Blythe Campbell, APR, will lead PRSA’s new Leadership Communication Certificate Program, which starts on Aug. 20. Among other action items, participants will learn to inspire employees, manage operations, meet organizational challenges and strengthen their teams’ communications with crucial stakeholders.
During a 30-year career in communications and marketing, Campbell has worked for eight different CEOs as a member of the executive team responsible for public relations, marketing, and employee communication. She is a speaker, trainer, coach and consultant, specializing in essential communication skills for executives and emerging leaders.
In an interview with PRsay, Campbell shares her insights on working with CEOs, leading virtual teams and overcoming barriers to management roles:
What are the main distinctions between management and leadership?
Management is an important skill that we develop early in our careers. We manage our time, projects and resources, and often begin to manage people.
Early in my career, I was promoted to office manager of a professional services firm. For the first time, I was responsible for managing people, and I made a lot of mistakes. My first mistake was assuming that I knew how to do my staff members’ jobs better than they did. They were meeting deadlines and my internal clients were pleased with their work, but they didn’t do the work the way I would have done it. It took several years for me to learn that managing outcomes, rather than processes, was the key to achieving the organization’s goals.
We can learn to be competent managers, but if we learn to lead, we can truly engage people in the work of the organization and the vision of what the organization can be at its best.
For our part as PR professionals, we observe, we listen, and we seek to understand a wide variety of audiences. Those skills are the foundation of leadership if we have the confidence to use them in our work.
You’ve worked for eight different CEOs. Is there a secret to earning the trust of senior business leaders?
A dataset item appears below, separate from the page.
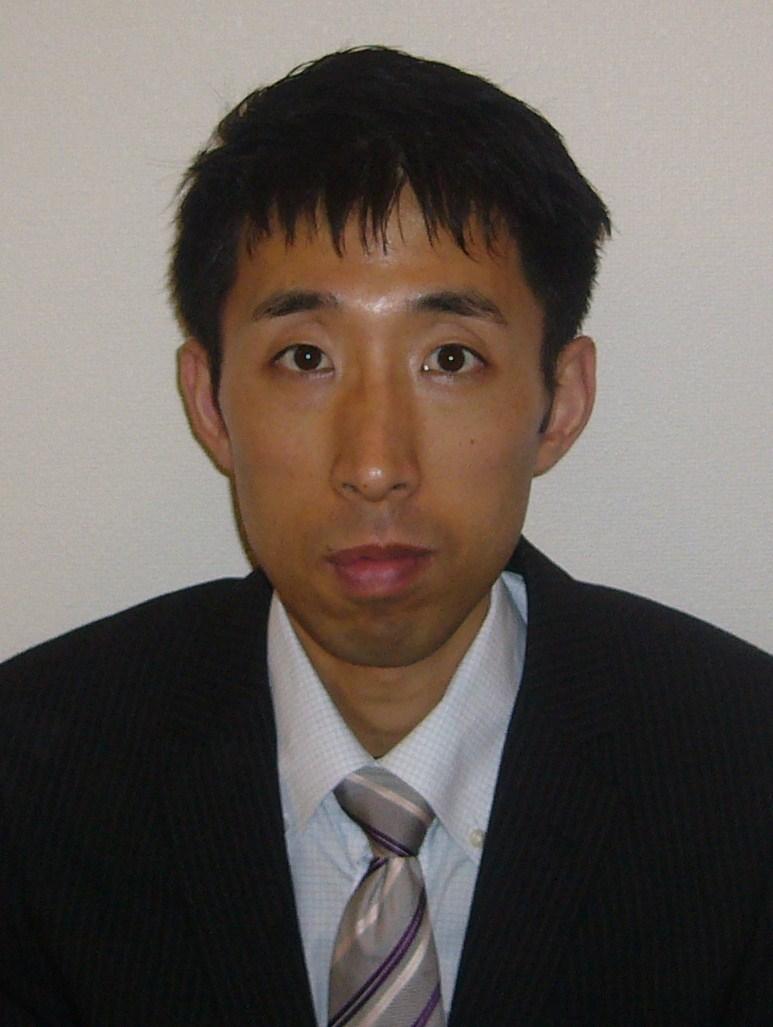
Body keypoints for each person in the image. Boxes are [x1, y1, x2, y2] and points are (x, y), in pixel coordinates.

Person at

A company’s senior leadership team is one of our most important audiences. We need to understand how they see the world and what they are trying to achieve. We need to understand their network and where they get their information. We need to identify and amplify their strengths and help them understand and mitigate their weaknesses.
Senior leaders must communicate effectively to achieve their goals and the organization’s goals. Since communication is our strength, as PR advisers, we are in a great position to help our company leaders communicate better.
It’s natural for us to think, for example, about how each audience might react to CEO’s decisions. Every time we help a CEO or other senior manager understand an important audience better, we build our relationship as their trusted advisers. It takes time to build that trust, but you know you have it when you are consulted on the strategy, not just on how to communicate the strategy.
During the COVID-19 crisis, how have business leaders succeeded in virtual work environments?
This global pandemic has fundamentally changed our world in the short term and will likely lead to significant long-term changes. The best business leaders recognize that these profound changes are not just about how we get our work done. They know that people are struggling to balance their personal fears, family challenges, isolation and uncertainty about the future.
In my opinion, the element that’s missing in most virtual work environments is listening. It’s hard to listen in a Zoom meeting, but there are ways to use meeting structures, chat and turn-taking to make room for listening.
Leaders also need to take time for one-on-one meetings — by videoconferencing or by phone — that used to happen organically in office settings. Some global organizations were already adept at virtual teamwork; the rest of us have a lot of room to grow.
What are the common barriers to communications leadership?
In most organizations, there’s a strong focus on short-term results. As PR leaders, we need to spend time thinking about and preparing our people for the long term. That means developing a robust internal and external network so we understand the fundamentals of our industry and the global and local trends that will impact it. I always challenge PR professionals to understand their organization’s financials as well as the CEO does, for example.
Confidence is another barrier to PR leadership. I see PR professionals who stay “in their lane” and lose the opportunity to make a difference as leaders. Confidence flows from competence. If you’re not feeling confident, then work on your competence. What skills can you build? What experiences will challenge you? Which people will inform and inspire you?
How does someone know they have become a leader?
I believe strongly that we can lead from all levels, and that we are always “becoming” leaders. If you seek to grow personally, to understand others, and to make meaningful contributions to your organizations, then you are a leader.
John Elsasser is the publications director at PRSA.